In general, producers of native flowers are small-scale family businesses, while traditional flower product is mostly provided by larger businesses. The cut flower industry does not receive public criticism about its production processes, and native flowers in particular use little to no water and nutrients. In the past, flower producers in Queensland have received few environmental grants and funding, possibly due to their low impact on the environment and the smaller size of the industry.
FAQI has previously tried to use a quality assurance program. This was not accepted as producers found it to be too detailed, invasive and time-consuming. Currently available producer tools include a WH&S manual, a financial cost calculator, and some specific flower variety manuals (e.g. wax flower from Department of Agriculture and Food WA, and the Environmental Management Guide for Cut Flowers from NSW DPI). There has been no EMS for cut flower production in Australia to date. At an international level accreditation programs and ISO 14001 are used, particularly in the European Union. Some mixed-crop farmers who produce cut flowers have been exposed to EMS through landcare groups.
The turf industry includes some larger producers who supply the Queensland department of roads, council parks and green areas, as well as specialised turf for sports venues. The smaller producers provide turf for local shires, landscapers or developers. Historically, there has been shire and consumer controversy over turf production techniques (e.g. soil removal and nutrient run-off management). In the past turf producers in Queensland have received grants for water monitoring equipment, and recently the QTPA received funding for climate change workshops.

**Work required:**
Continue the passage on Queensland's flower and turf producers from where it stops.

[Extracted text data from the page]
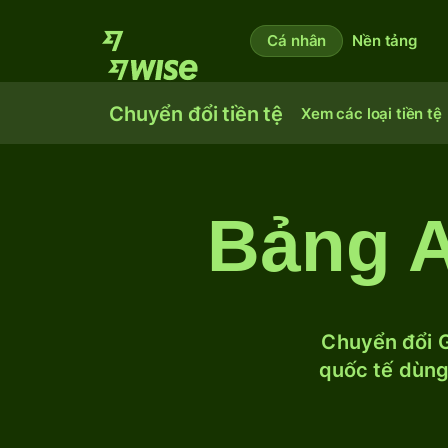
Cá nhân
Nền tảng
Chuyển đổi tiền tệ
Xem các loại tiền tệ
Bảng A
Chuyển đổi G
quốc tế dùng 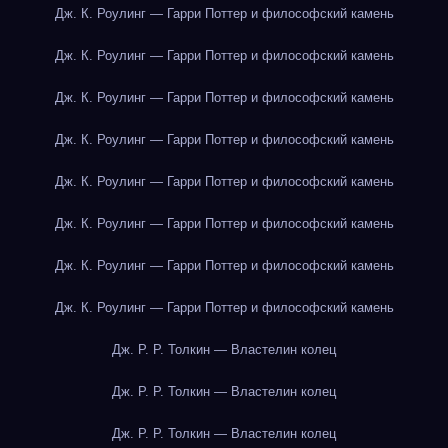
Дж. К. Роулинг — Гарри Поттер и философский камень
Дж. К. Роулинг — Гарри Поттер и философский камень
Дж. К. Роулинг — Гарри Поттер и философский камень
Дж. К. Роулинг — Гарри Поттер и философский камень
Дж. К. Роулинг — Гарри Поттер и философский камень
Дж. К. Роулинг — Гарри Поттер и философский камень
Дж. К. Роулинг — Гарри Поттер и философский камень
Дж. К. Роулинг — Гарри Поттер и философский камень
Дж. Р. Р. Толкин — Властелин колец
Дж. Р. Р. Толкин — Властелин колец
Дж. Р. Р. Толкин — Властелин колец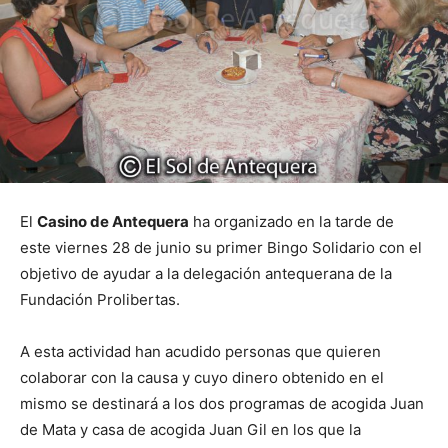
El
Casino de Antequera
ha organizado en la tarde de
este viernes 28 de junio su primer Bingo Solidario con el
objetivo de ayudar a la delegación antequerana de la
Fundación Prolibertas.
A esta actividad han acudido personas que quieren
colaborar con la causa y cuyo dinero obtenido en el
mismo se destinará a los dos programas de acogida Juan
de Mata y casa de acogida Juan Gil en los que la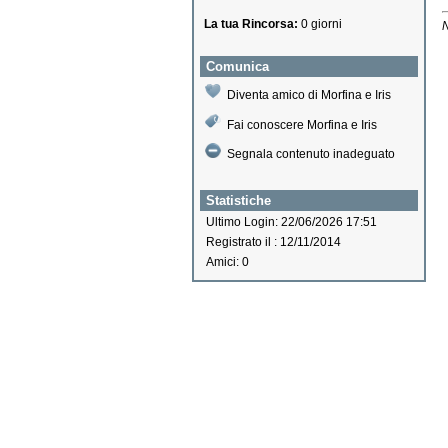
La tua Rincorsa:
0 giorni
N
Comunica
Diventa amico di Morfina e Iris
Fai conoscere Morfina e Iris
Segnala contenuto inadeguato
Statistiche
Ultimo Login: 22/06/2026 17:51
Registrato il : 12/11/2014
Amici: 0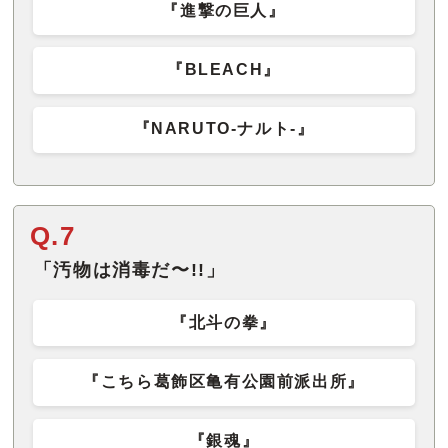
『進撃の巨人』
『BLEACH』
『NARUTO-ナルト-』
Q.7
「汚物は消毒だ〜!!」
『北斗の拳』
『こちら葛飾区亀有公園前派出所』
『銀魂』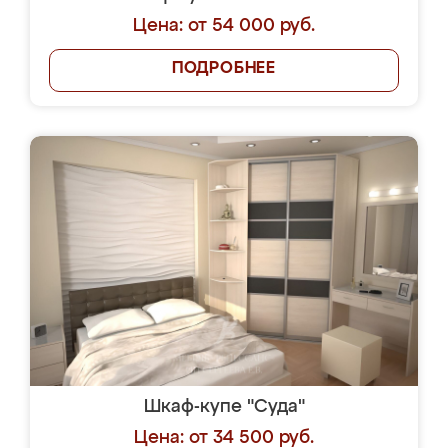
Цена: от 54 000 руб.
ПОДРОБНЕЕ
Шкаф-купе "Суда"
Цена: от 34 500 руб.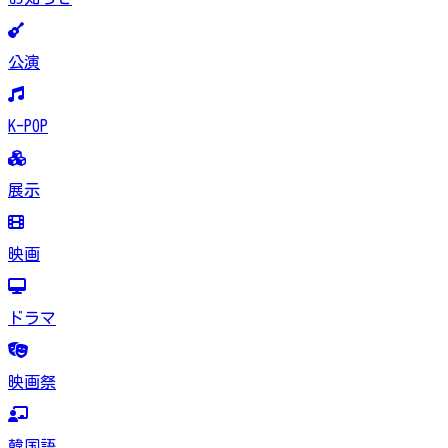
公演
K-POP
展示
映画
ドラマ
映画祭
韓国語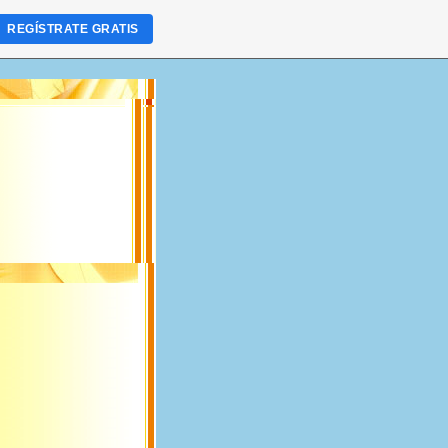
REGÍSTRATE GRATIS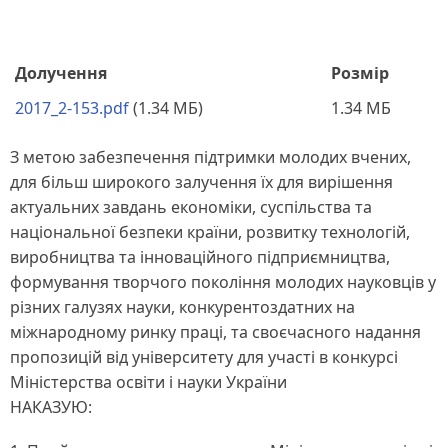
Долучення
Розмір
2017_2-153.pdf
(1.34 МБ)
1.34 МБ
З метою забезпечення підтримки молодих вчених,
для більш широкого залучення їх для вирішення
актуальних завдань економіки, суспільства та
національної безпеки країни, розвитку технологій,
виробництва та інноваційного підприємництва,
формування творчого покоління молодих науковців у
різних галузях науки, конкурентоздатних на
міжнародному ринку праці, та своєчасного надання
пропозицій від університету для участі в конкурсі
Міністерства освіти і науки України
НАКАЗУЮ: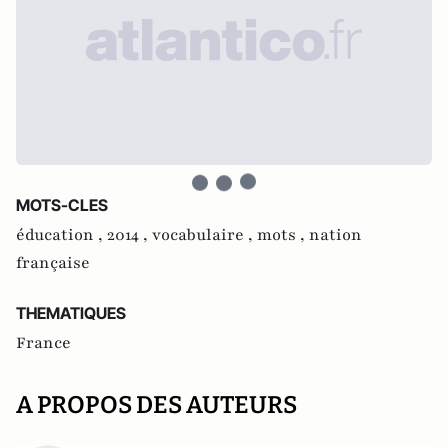
MOTS-CLES
éducation ,
2014 ,
vocabulaire ,
mots ,
nation
française
THEMATIQUES
France
A PROPOS DES AUTEURS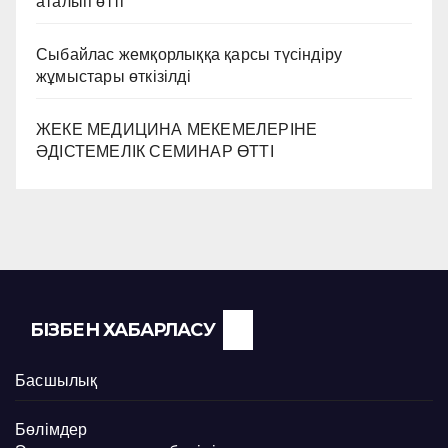
аталып өтті
Сыбайлас жемқорлыққа қарсы түсіндіру
жұмыстары өткізілді
ЖЕКЕ МЕДИЦИНА МЕКЕМЕЛЕРІНЕ
ӘДІСТЕМЕЛІК СЕМИНАР ӨТТІ
БІЗБЕН ХАБАРЛАСУ
Басшылық
Бөлімдер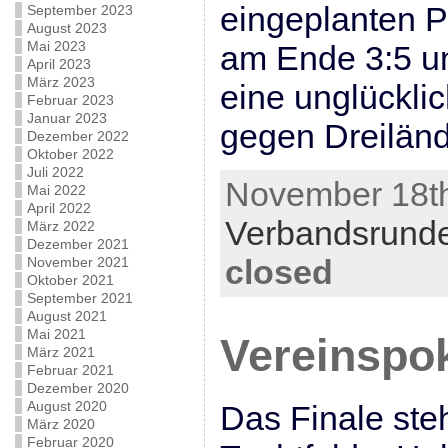
eingeplanten P
September 2023
August 2023
Mai 2023
am Ende 3:5 u
April 2023
März 2023
eine unglückli
Februar 2023
Januar 2023
gegen Dreiländ
Dezember 2022
Oktober 2022
Juli 2022
November 18th
Mai 2022
April 2022
Verbandsrund
März 2022
Dezember 2021
closed
November 2021
Oktober 2021
September 2021
August 2021
Mai 2021
Vereinspo
März 2021
Februar 2021
Dezember 2020
August 2020
Das Finale steh
März 2020
Februar 2020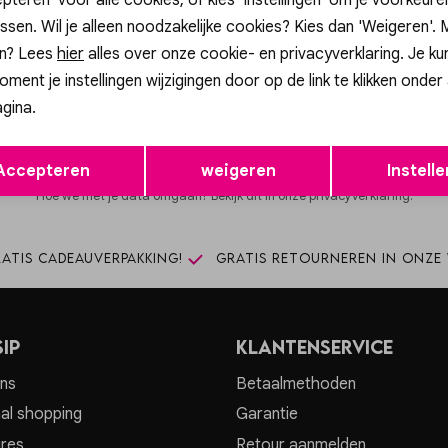
ssen. Wil je alleen noodzakelijke cookies? Kies dan 'Weigeren'.
n? Lees
hier
alles over onze cookie- en privacyverklaring. Je ku
Altijd als eerste op de hoogte zijn?
oment je instellingen wijzigingen door op de link te klikken onder
hrijf je in voor onze nieuwsbrief en ontvang dan ook gelijk €5,- korti
gina.
Aanmelde
Opslaan
Terug
Accepteren
weigeren
Instelle
Hoe we met je data omgaan? Bekijk dit in onze privacyverklaring.
atis cadeauverpakking!
Gratis retourneren in onze 
ip
Klantenservice
ns
Betaalmethoden
al shopping
Garantie
res
Retour aanmelden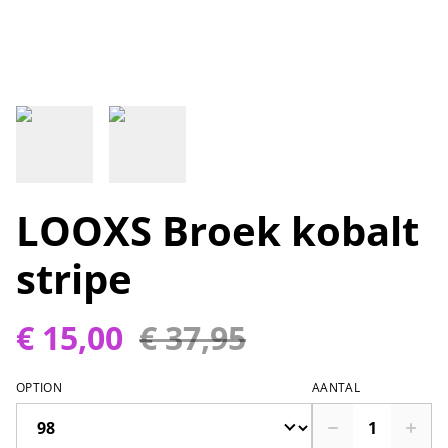
LOOXS Broek kobalt
stripe
€ 15,00
€ 37,95
OPTION
AANTAL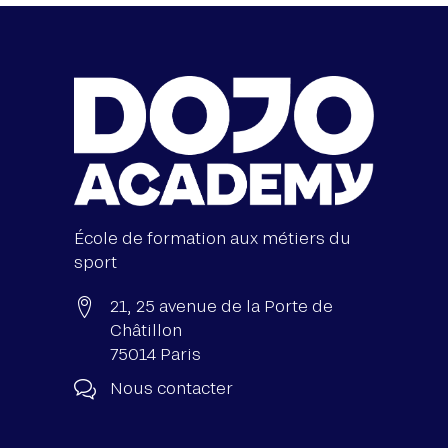
École de formation aux métiers du
sport
21, 25 avenue de la Porte de
Châtillon
75014 Paris
Nous contacter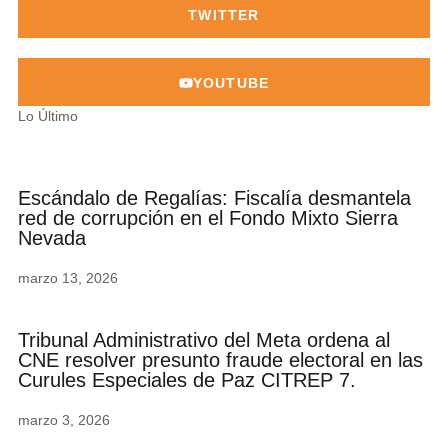
TWITTER
YOUTUBE
Lo Último
Escándalo de Regalías: Fiscalía desmantela
red de corrupción en el Fondo Mixto Sierra
Nevada
marzo 13, 2026
Tribunal Administrativo del Meta ordena al
CNE resolver presunto fraude electoral en las
Curules Especiales de Paz CITREP 7.
marzo 3, 2026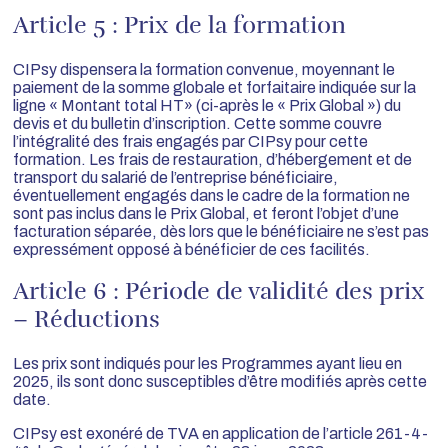
Article 5 : Prix de la formation
CIPsy dispensera la formation convenue, moyennant le
paiement de la somme globale et forfaitaire indiquée sur la
ligne « Montant total HT» (ci-après le « Prix Global ») du
devis et du bulletin d’inscription. Cette somme couvre
l’intégralité des frais engagés par CIPsy pour cette
formation. Les frais de restauration, d’hébergement et de
transport du salarié de l’entreprise bénéficiaire,
éventuellement engagés dans le cadre de la formation ne
sont pas inclus dans le Prix Global, et feront l’objet d’une
facturation séparée, dès lors que le bénéficiaire ne s’est pas
expressément opposé à bénéficier de ces facilités.
Article 6 : Période de validité des prix
– Réductions
Les prix sont indiqués pour les Programmes ayant lieu en
2025, ils sont donc susceptibles d’être modifiés après cette
date.
CIPsy est exonéré de TVA en application de l’article 261-4-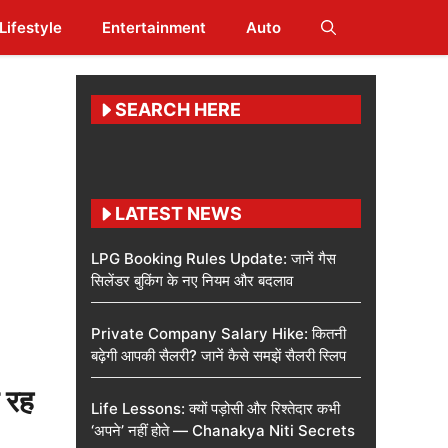
Lifestyle
Entertainment
Auto
SEARCH HERE
LATEST NEWS
LPG Booking Rules Update: जानें गैस
सिलेंडर बुकिंग के नए नियम और बदलाव
Private Company Salary Hike: कितनी
बढ़ेगी आपकी सैलरी? जानें कैसे समझें सैलरी स्लिप
 रह
Life Lessons: क्यों पड़ोसी और रिश्तेदार कभी
‘अपने’ नहीं होते — Chanakya Niti Secrets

**Written response:**
The QTPA board had rejected a turf accreditation system just prior to the start of this project, on the grounds that it was not comprehensive. Currently available producer tools include a WH&S guide, turf production environmental guide from Department of Agriculture and Food WA, and a computer-based EMS system (E–par). Internationally, accreditation programs are used in the turf industry, though turf-specific EMS is not common. Queensland turf producers are familiar with quality standards as many of them produce licensed turf varieties, although few are specifically familiar with EMS.
Both horticultural industries have the common concern of using land for production near residential areas in the larger Brisbane region. The industries are small in relation to other agricultural production in Australia and there is little industry-specific research and experience in environmental management. There has also been minimal monitoring and scientific investigation of environmental effects and production processes compared to other agricultural industries (e.g. nutrient requirements for turf and native flower varieties).
It was important to focus on engagement with catchment NRM bodies which had a substantial number of producers in their respective areas. Turf and cut flowers are grown along the eastern coast, with clusters in Atherton Tableland, Townsville and the larger Brisbane area. The corresponding catchment NRM bodies in Terrain, the Northern Tropics and South East Queensland have been valuable in providing awareness of environmental issues, catchment plans and environmental asset targets. They were also helpful for providing feedback on drafts (e.g. preferred description styles in best practice assessments) and in future they will be a good link to environmental grants and workshops for producers. Already, turf producers in the Northern Tropics area have used the FMS draft to receive grant funding for irrigation monitoring equipment, adding motivation to participate in the EMS program. Using catchment plans and goals during the drafting process and sending the catchment bodies only NRM topics for comment helped the EMS development process.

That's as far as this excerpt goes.